PhysioMTL: Personalizing Physiological Patterns using Optimal Transport
Multi-Task Regression
- URL: http://arxiv.org/abs/2203.12595v1
- Date: Sat, 19 Mar 2022 19:14:25 GMT
- Title: PhysioMTL: Personalizing Physiological Patterns using Optimal Transport
Multi-Task Regression
- Authors: Jiacheng Zhu, Gregory Darnell, Agni Kumar, Ding Zhao, Bo Li, Xuanlong
Nguyen, Shirley You Ren
- Abstract summary: Heart rate variability (HRV) is a practical and noninvasive measure of autonomic nervous system activity.
We develop Physiological Multitask-Learning (PhysioMTL) by harnessing Optimal Transport theory within a Multitask-learning framework.

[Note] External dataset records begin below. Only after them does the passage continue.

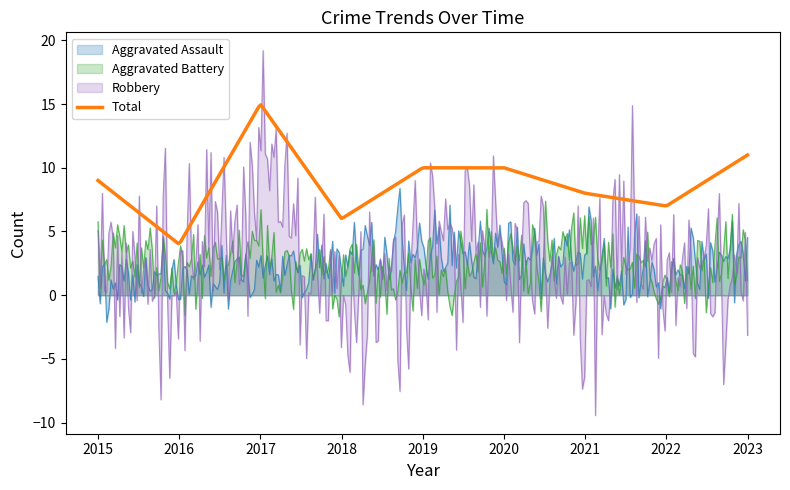

What is the lowest value of the Aggravated Battery series?

-1.7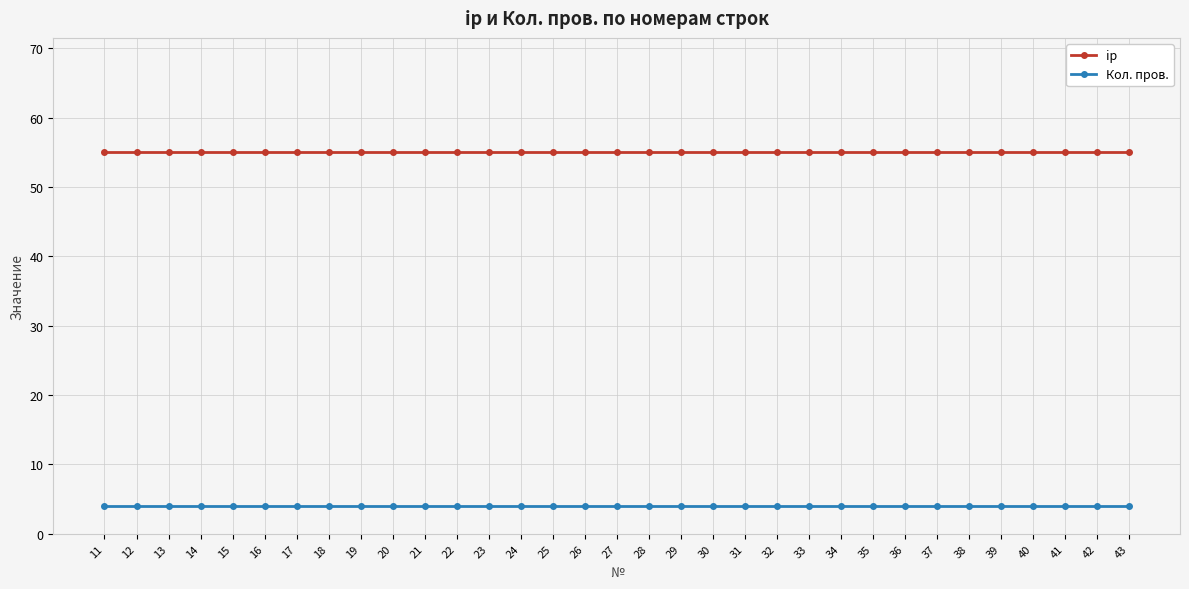

Read the ip value at 26.

55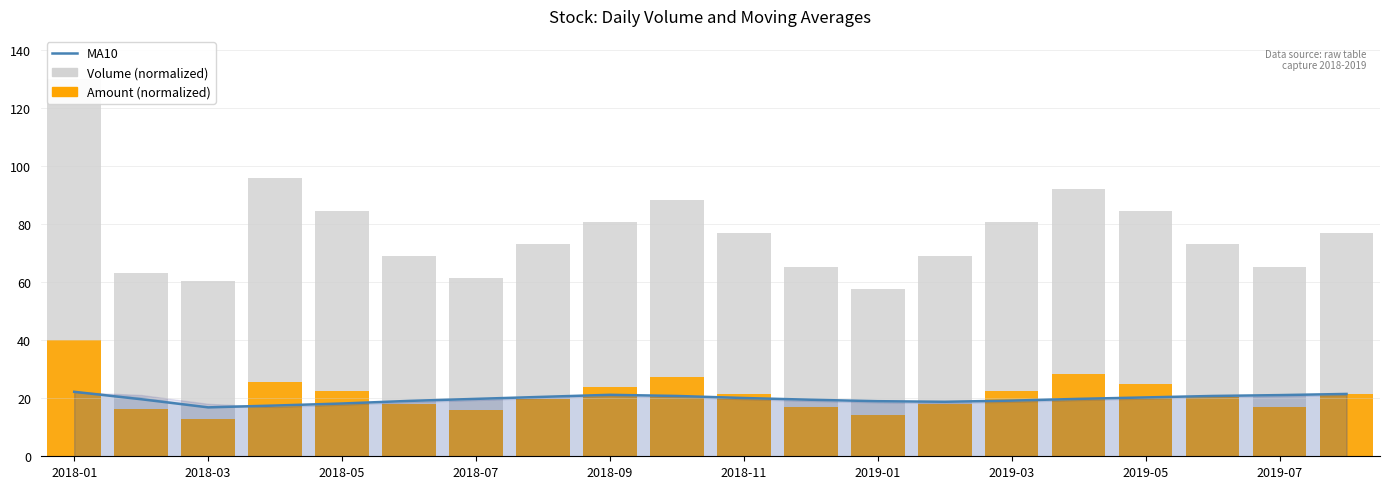

What are all the series names shown in the legend?

MA10, Volume (normalized), Amount (normalized)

- Score: 21.254400561280296
- License: http://creativecommons.org/licenses/by/4.0/
- Abstract: Heart rate variability (HRV) is a practical and noninvasive measure of
autonomic nervous system activity, which plays an essential role in
cardiovascular health. However, using HRV to assess physiology status is
challenging. Even in clinical settings, HRV is sensitive to acute stressors
such as physical activity, mental stress, hydration, alcohol, and sleep.
Wearable devices provide convenient HRV measurements, but the irregularity of
measurements and uncaptured stressors can bias conventional analytical methods.
To better interpret HRV measurements for downstream healthcare applications, we
learn a personalized diurnal rhythm as an accurate physiological indicator for
each individual. We develop Physiological Multitask-Learning (PhysioMTL) by
harnessing Optimal Transport theory within a Multitask-learning (MTL)
framework. The proposed method learns an individual-specific predictive model
from heterogeneous observations, and enables estimation of an optimal transport
map that yields a push forward operation onto the demographic features for each
task. Our model outperforms competing MTL methodologies on unobserved
predictive tasks for synthetic and two real-world datasets. Specifically, our
method provides remarkable prediction results on unseen held-out subjects given
only $20\%$ of the subjects in real-world observational studies. Furthermore,
our model enables a counterfactual engine that generates the effect of acute
stressors and chronic conditions on HRV rhythms.